[WORK TO BE COMPLETED]
Could the listing below be returned exactly, with its pictures left out?

DATA section start

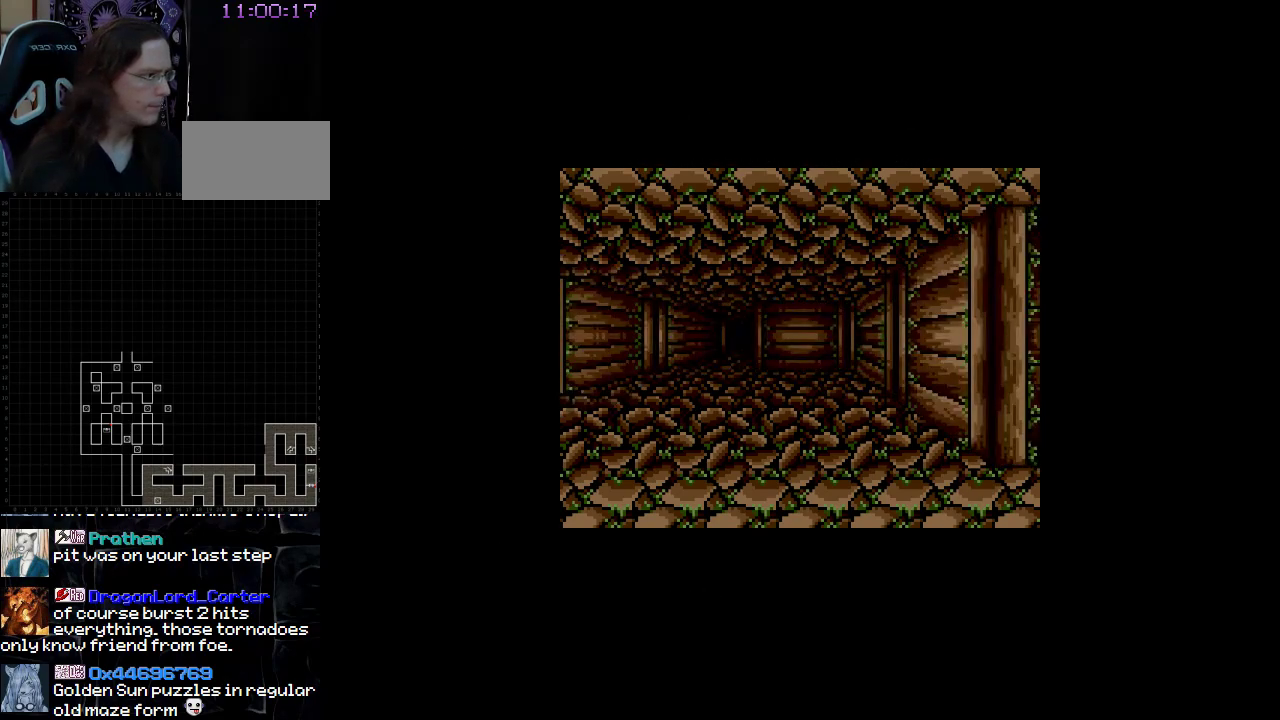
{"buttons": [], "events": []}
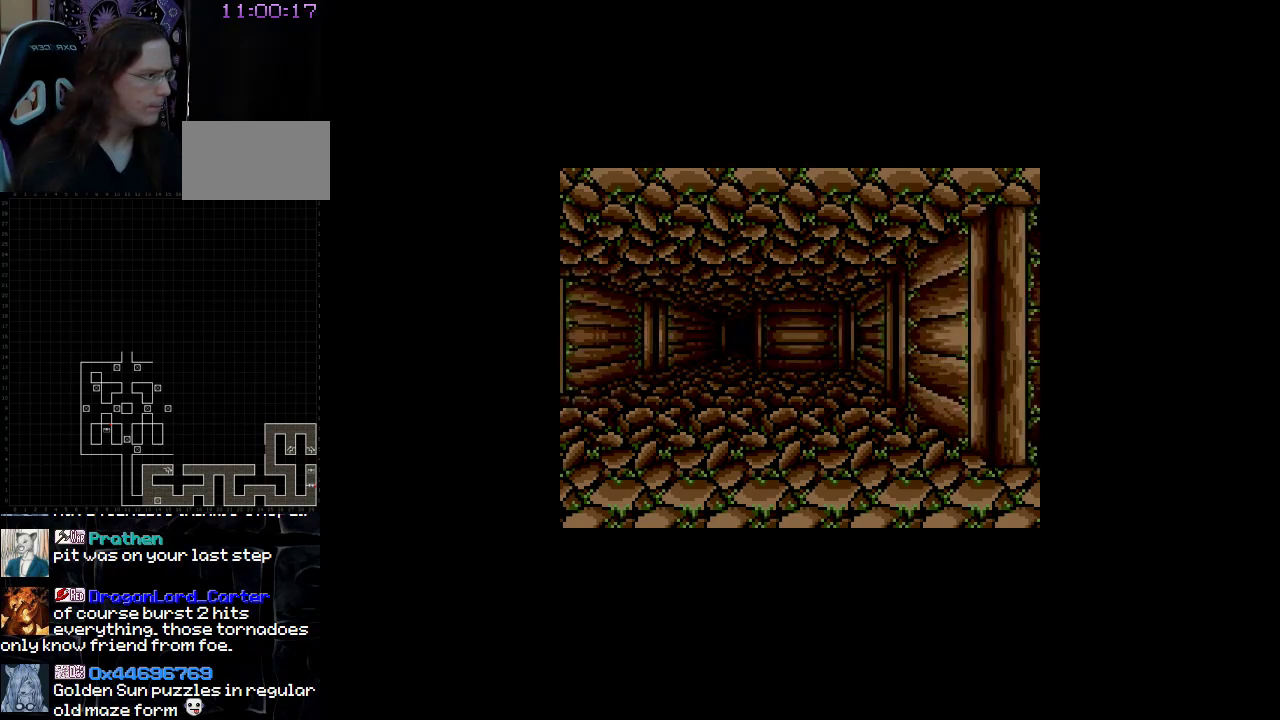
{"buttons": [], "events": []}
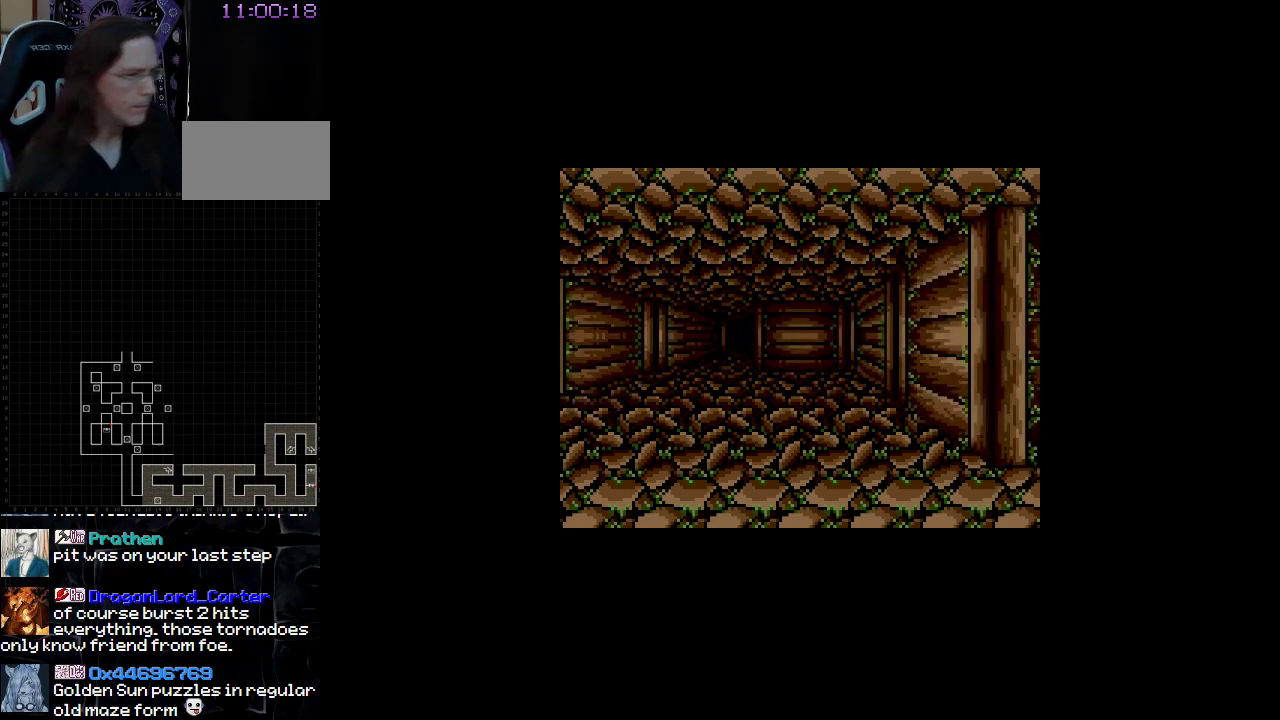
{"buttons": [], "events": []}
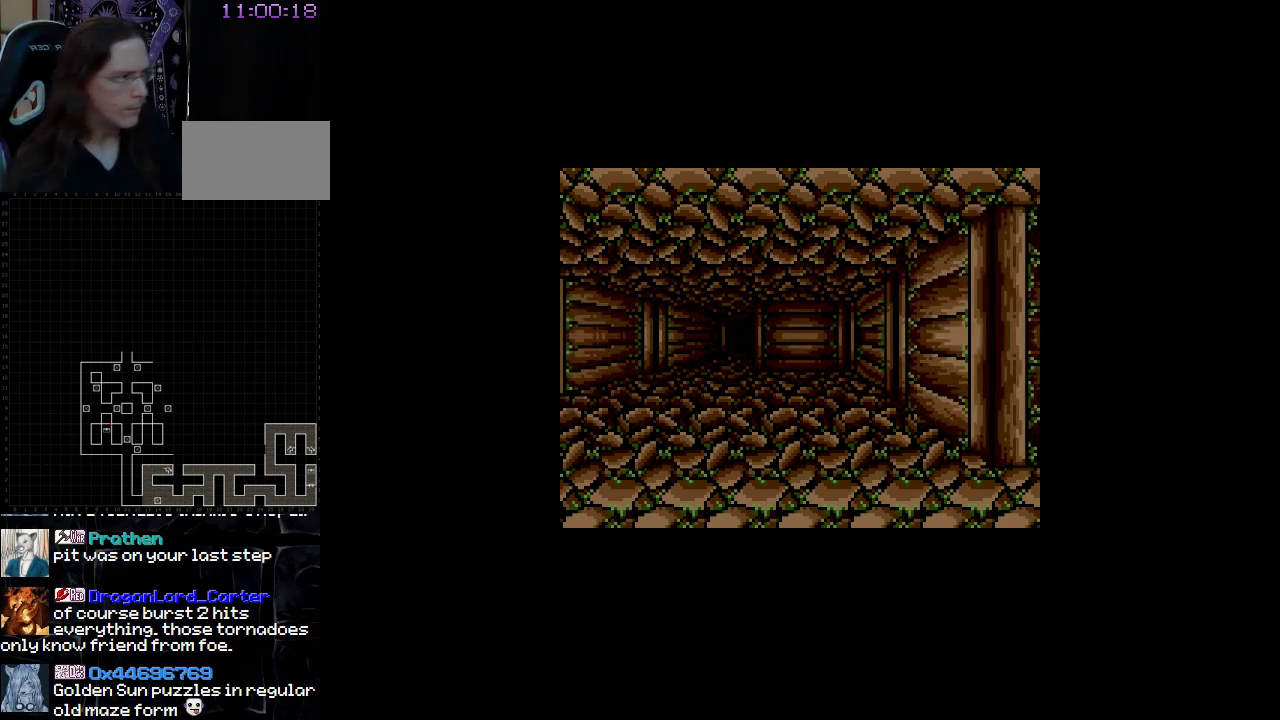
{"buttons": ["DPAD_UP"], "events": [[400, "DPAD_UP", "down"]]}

DATA section end

[OUTPUT FOR THIS EXERCISE]
{"buttons": [], "events": []}
{"buttons": [], "events": []}
{"buttons": [], "events": []}
{"buttons": ["DPAD_UP"], "events": [[400, "DPAD_UP", "down"]]}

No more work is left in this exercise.